Still, Alex is the best thing about the film. Novice actor Eugene Hutz (frontman for the gypsy-punk band Gogol Bordello) does right by the character, nailing his faux-confident swagger and his charming eagerness to please a sophisticated American.
Hutz bridges the gap between his two co-stars. As the American, Elijah Wood is a caricature of obsessive introspection. Wearing a crisp black suit, spit-combed hair and huge spectacles that make a joke out of his saucer-sized eyes, Wood has a habit of plucking up bits of detritus and preserving them in Ziploc bags, hoping to collect a tangible chronicle of fleeting emotions. He's a weirdo, in other words, where the novel's hero was your average overeducated New York writer-to-be. This decision is harder to justify than the film's focus on the present, in that we have a more difficult time identifying with Wood, who even in the best circumstances is not the world's most accessible actor.
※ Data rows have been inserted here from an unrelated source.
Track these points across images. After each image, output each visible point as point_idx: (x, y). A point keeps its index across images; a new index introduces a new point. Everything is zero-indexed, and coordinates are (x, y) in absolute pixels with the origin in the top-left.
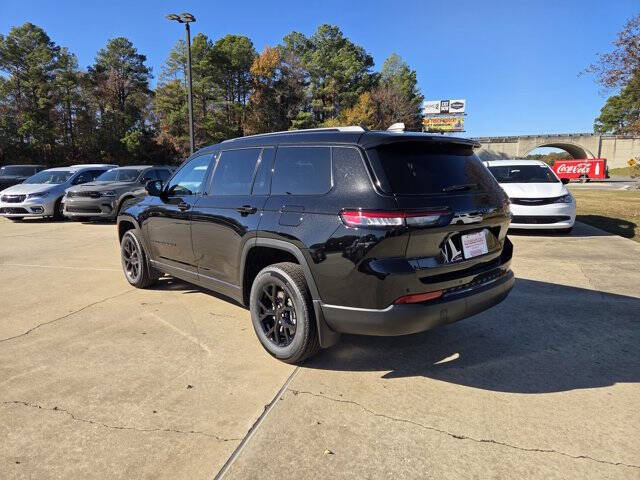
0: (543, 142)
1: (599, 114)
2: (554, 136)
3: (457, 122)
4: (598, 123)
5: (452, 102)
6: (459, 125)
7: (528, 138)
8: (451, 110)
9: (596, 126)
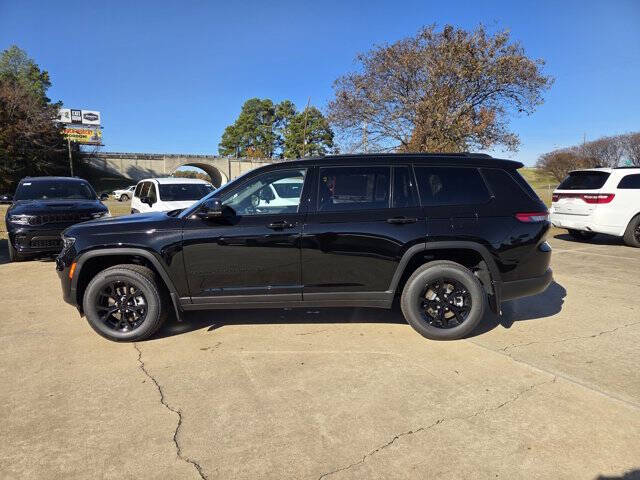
0: (186, 161)
1: (220, 140)
2: (194, 157)
3: (93, 135)
4: (221, 148)
5: (83, 112)
6: (96, 138)
7: (173, 156)
8: (85, 121)
9: (220, 150)
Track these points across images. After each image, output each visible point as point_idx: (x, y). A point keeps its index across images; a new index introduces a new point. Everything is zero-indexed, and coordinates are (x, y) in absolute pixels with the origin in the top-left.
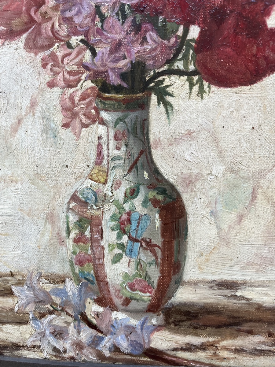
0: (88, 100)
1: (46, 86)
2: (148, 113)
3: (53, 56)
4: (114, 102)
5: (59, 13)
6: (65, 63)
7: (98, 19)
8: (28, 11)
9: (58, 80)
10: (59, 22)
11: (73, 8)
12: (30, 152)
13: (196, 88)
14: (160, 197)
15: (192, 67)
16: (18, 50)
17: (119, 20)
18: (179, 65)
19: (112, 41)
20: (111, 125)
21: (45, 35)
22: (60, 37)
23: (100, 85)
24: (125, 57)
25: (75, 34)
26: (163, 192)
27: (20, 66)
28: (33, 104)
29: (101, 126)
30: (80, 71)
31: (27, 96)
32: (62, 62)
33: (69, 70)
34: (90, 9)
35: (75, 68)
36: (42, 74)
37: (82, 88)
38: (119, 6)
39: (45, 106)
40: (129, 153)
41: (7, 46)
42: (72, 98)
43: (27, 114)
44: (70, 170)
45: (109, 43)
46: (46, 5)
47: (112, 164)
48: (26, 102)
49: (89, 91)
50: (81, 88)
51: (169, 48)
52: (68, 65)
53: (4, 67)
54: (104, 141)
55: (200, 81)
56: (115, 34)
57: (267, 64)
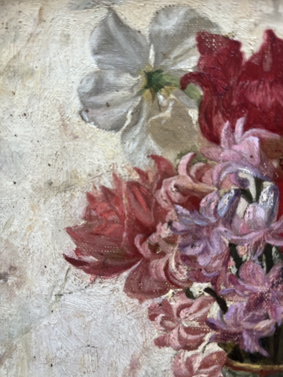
0: (211, 369)
1: (153, 344)
3: (165, 306)
4: (248, 373)
5: (176, 248)
6: (182, 317)
7: (232, 262)
8: (131, 238)
9: (171, 338)
10: (176, 261)
11: (197, 244)
16: (115, 293)
17: (263, 267)
19: (250, 294)
21: (155, 277)
22: (176, 281)
23: (230, 350)
24: (267, 317)
25: (198, 280)
27: (118, 314)
28: (134, 366)
30: (203, 329)
31: (125, 355)
32: (178, 315)
33: (187, 326)
34: (221, 247)
35: (196, 324)
36: (149, 328)
37: (205, 352)
38: (263, 248)
39: (150, 370)
41: (99, 284)
42: (189, 363)
45: (246, 296)
46: (158, 234)
48: (125, 363)
49: (214, 357)
50: (203, 352)
52: (187, 319)
53: (94, 313)
56: (256, 285)
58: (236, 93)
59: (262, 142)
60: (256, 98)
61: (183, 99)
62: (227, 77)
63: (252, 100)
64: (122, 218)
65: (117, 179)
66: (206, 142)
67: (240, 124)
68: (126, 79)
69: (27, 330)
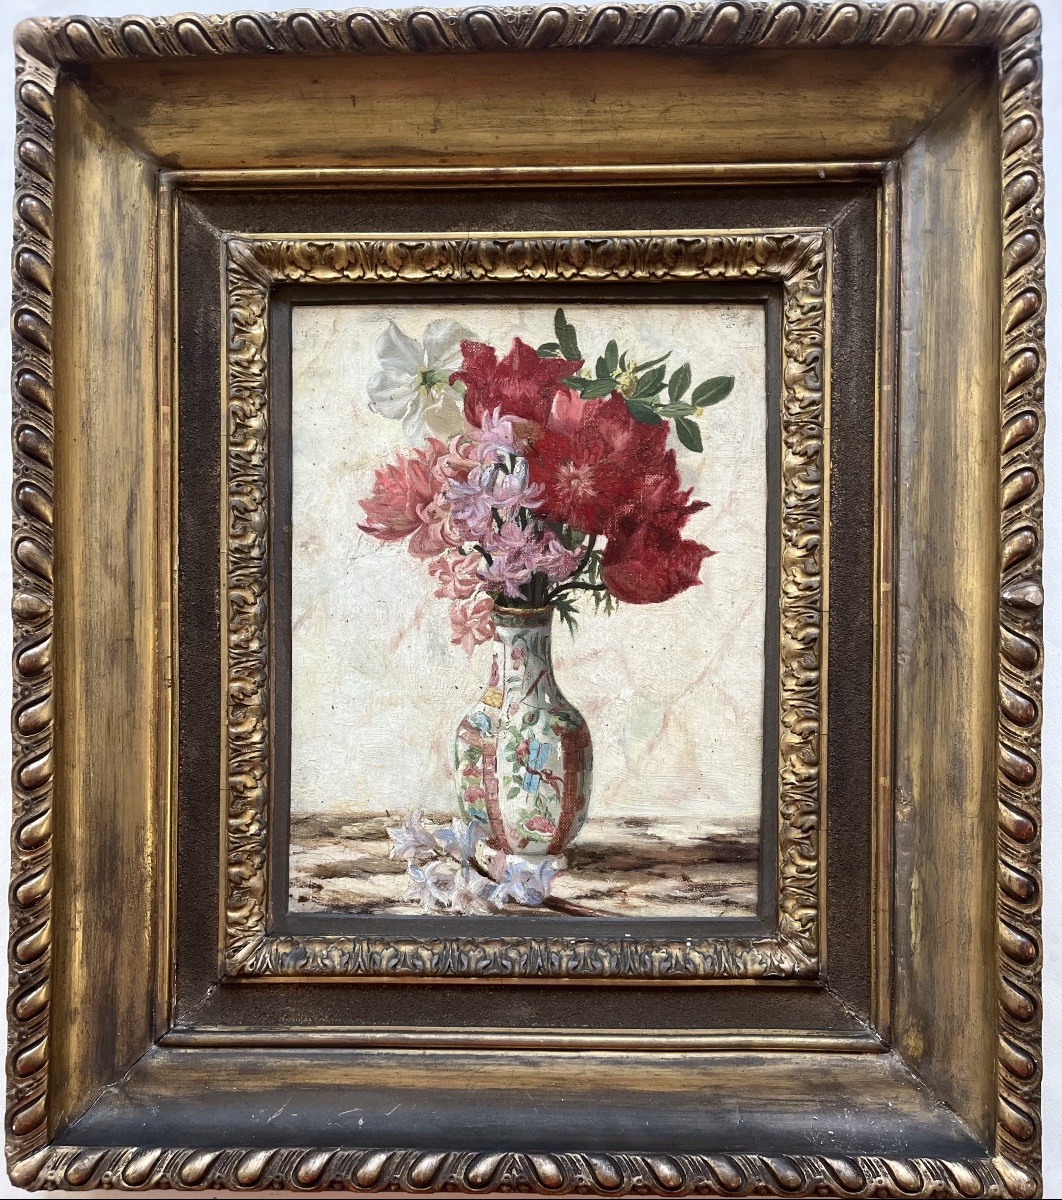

Making Wood a cartoon, though, does shift some attention to the story's hidden source of pathos, Alex's unnamed Grandfather (Boris Leskin). Ostensibly the hired driver on this expedition, Grandfather obviously has some ties to the town he's been hired to find. If the film is coy about its interest in Grandfather's history, it's only because Schreiber wants its eventual revelation to be, well, revelatory and while the emotional climax is handled in a fairly conventional way, Schreiber succeeds in humanizing the character, who is a stand-in for all the real-world old men and women who are reluctant to talk about their World War II experiences.
Like many an actor-turned-director, Schreiber is eager to show he has an artistic vision. As a result, "Everything Is Illuminated" is a sometimes distractingly stylized film, boasting perfect acres of sunflowers and meticulous arrays of collected junk. The value of all this is debatable, but Schreiber never loses sight of the human emotions that made him care about this story in the first place.